Instructions for the task = Below is a listing; restate from it, character for character, the lines beginning at the line holding "33: (831, 529, 2.64)" and ending at the line holding "39: (392, 230, 5.22)", both included.

Extracted information =
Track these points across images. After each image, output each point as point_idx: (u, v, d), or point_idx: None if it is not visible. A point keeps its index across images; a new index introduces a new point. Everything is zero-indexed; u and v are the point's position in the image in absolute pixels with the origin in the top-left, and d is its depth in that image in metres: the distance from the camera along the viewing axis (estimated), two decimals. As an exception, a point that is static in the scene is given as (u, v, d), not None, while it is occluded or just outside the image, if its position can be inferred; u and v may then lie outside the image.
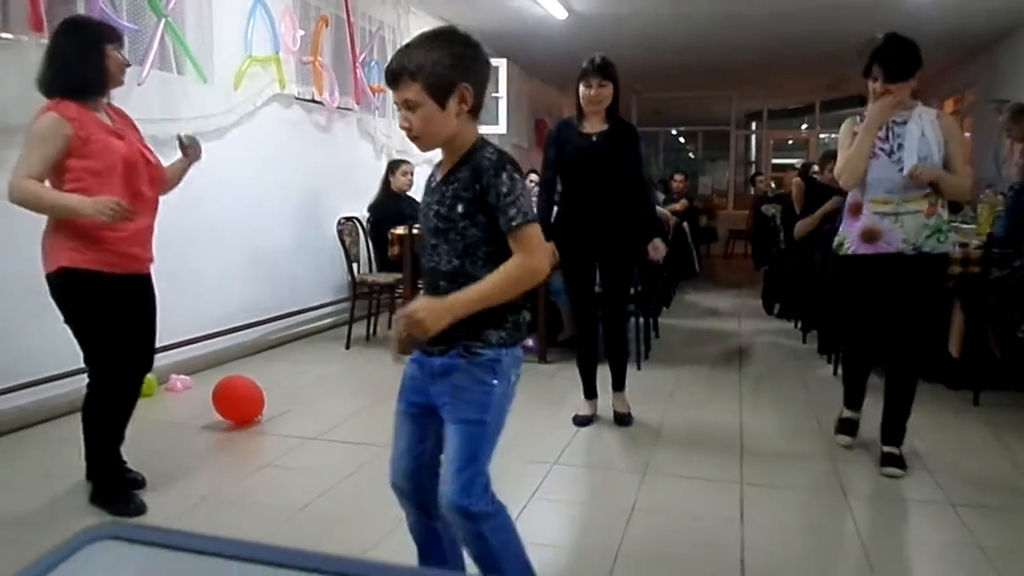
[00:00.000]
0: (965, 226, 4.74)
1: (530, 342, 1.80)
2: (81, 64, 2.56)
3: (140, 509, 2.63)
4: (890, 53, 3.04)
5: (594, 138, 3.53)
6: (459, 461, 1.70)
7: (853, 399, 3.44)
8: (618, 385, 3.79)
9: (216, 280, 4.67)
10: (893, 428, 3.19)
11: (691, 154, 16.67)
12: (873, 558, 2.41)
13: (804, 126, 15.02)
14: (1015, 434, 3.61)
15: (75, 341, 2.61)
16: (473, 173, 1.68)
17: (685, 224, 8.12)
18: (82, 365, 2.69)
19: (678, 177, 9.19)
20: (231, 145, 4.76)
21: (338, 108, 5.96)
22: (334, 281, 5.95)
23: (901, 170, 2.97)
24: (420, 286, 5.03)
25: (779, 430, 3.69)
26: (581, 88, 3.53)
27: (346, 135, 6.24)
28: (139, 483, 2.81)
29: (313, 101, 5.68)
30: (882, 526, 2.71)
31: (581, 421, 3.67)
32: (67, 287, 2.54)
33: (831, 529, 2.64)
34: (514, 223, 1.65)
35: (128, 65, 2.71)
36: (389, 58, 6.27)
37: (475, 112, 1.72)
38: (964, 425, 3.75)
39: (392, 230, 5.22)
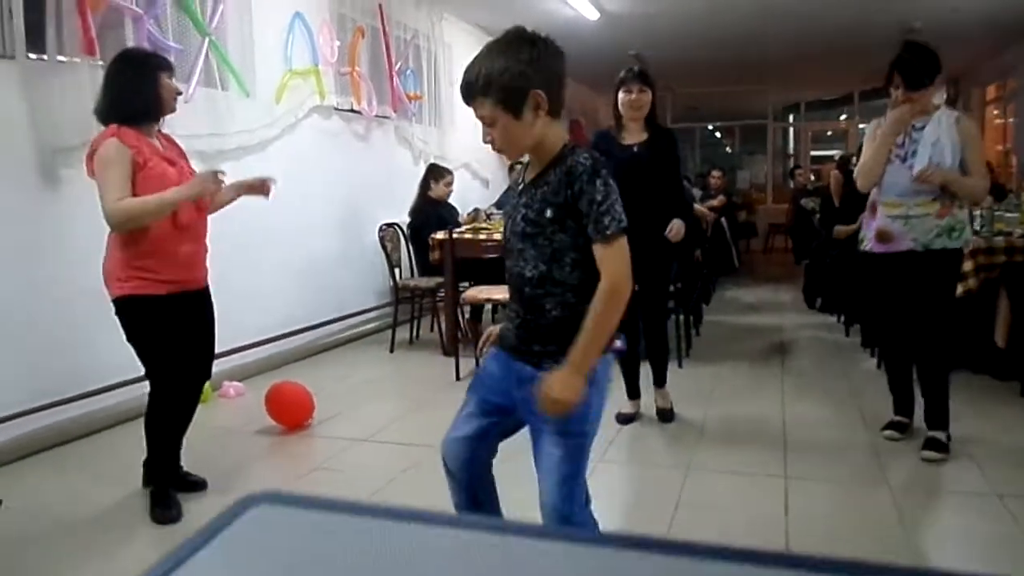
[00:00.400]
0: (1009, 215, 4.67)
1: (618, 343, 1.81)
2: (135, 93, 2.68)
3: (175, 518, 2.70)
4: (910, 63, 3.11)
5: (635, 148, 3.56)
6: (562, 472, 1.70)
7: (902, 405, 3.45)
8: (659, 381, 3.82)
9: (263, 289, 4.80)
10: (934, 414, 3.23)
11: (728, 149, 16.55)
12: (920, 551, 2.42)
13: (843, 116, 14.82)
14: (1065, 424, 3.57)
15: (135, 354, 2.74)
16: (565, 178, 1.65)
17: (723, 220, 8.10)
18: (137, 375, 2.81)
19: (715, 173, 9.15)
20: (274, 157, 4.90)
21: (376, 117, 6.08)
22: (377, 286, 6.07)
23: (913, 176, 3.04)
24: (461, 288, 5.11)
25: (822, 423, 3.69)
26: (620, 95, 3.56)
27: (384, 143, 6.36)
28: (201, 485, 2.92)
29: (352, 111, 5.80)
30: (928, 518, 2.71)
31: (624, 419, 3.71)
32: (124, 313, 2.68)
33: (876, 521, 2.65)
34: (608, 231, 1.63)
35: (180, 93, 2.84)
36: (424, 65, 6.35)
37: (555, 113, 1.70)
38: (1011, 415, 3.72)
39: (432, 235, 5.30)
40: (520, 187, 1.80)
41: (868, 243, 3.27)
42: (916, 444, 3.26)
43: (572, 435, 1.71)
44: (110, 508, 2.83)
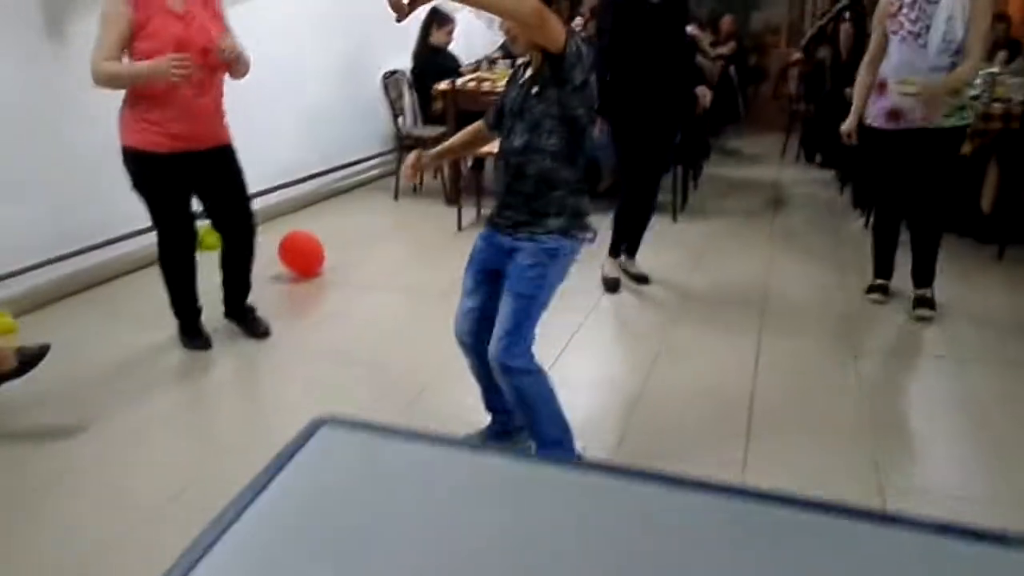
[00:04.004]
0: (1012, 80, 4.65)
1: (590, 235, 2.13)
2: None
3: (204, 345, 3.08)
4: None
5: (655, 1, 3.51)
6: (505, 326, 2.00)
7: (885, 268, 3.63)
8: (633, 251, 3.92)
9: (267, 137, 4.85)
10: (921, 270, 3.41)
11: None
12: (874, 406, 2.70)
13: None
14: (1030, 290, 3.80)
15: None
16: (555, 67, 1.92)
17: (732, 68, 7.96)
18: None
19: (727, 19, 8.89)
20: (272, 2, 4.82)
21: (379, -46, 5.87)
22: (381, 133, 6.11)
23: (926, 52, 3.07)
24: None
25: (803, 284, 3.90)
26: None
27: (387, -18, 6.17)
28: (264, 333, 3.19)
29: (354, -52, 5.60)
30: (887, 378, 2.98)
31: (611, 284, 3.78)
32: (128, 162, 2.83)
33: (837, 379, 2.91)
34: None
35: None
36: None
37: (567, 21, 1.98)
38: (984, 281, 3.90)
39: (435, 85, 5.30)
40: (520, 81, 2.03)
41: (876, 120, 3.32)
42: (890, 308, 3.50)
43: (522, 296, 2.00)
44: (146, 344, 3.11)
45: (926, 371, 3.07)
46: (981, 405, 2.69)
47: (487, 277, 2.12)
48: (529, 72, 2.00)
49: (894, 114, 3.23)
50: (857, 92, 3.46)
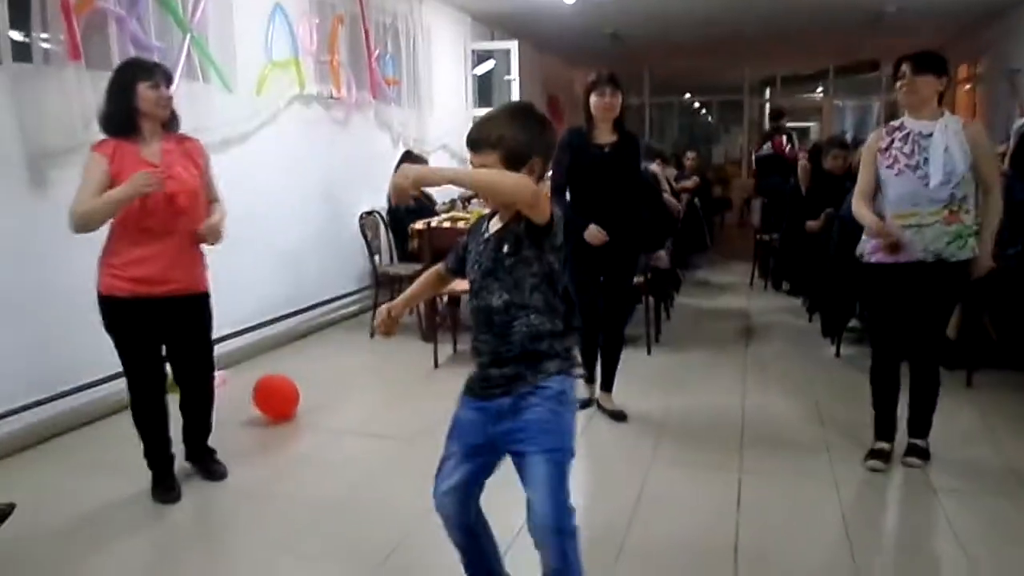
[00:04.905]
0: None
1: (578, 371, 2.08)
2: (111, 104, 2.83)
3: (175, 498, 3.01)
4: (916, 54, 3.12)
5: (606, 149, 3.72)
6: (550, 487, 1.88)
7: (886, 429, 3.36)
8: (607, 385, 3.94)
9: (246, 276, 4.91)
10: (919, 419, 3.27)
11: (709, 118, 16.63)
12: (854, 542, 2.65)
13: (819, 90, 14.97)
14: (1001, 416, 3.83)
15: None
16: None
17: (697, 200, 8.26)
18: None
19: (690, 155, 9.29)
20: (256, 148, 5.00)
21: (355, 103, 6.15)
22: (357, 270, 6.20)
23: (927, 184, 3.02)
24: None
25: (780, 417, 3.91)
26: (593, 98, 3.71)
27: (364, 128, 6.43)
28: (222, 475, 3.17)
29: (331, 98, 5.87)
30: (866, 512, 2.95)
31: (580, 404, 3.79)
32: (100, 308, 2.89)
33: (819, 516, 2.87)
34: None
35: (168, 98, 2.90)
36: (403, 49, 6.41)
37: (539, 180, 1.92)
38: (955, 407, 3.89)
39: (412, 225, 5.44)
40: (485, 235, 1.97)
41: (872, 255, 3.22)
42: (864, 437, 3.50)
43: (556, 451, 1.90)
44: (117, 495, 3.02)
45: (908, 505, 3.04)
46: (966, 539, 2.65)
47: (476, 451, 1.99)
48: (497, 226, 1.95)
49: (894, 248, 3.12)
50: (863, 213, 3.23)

Answer space =
33: (831, 529, 2.64)
34: (514, 223, 1.65)
35: (128, 65, 2.71)
36: (389, 58, 6.27)
37: (475, 112, 1.72)
38: (964, 425, 3.75)
39: (392, 230, 5.22)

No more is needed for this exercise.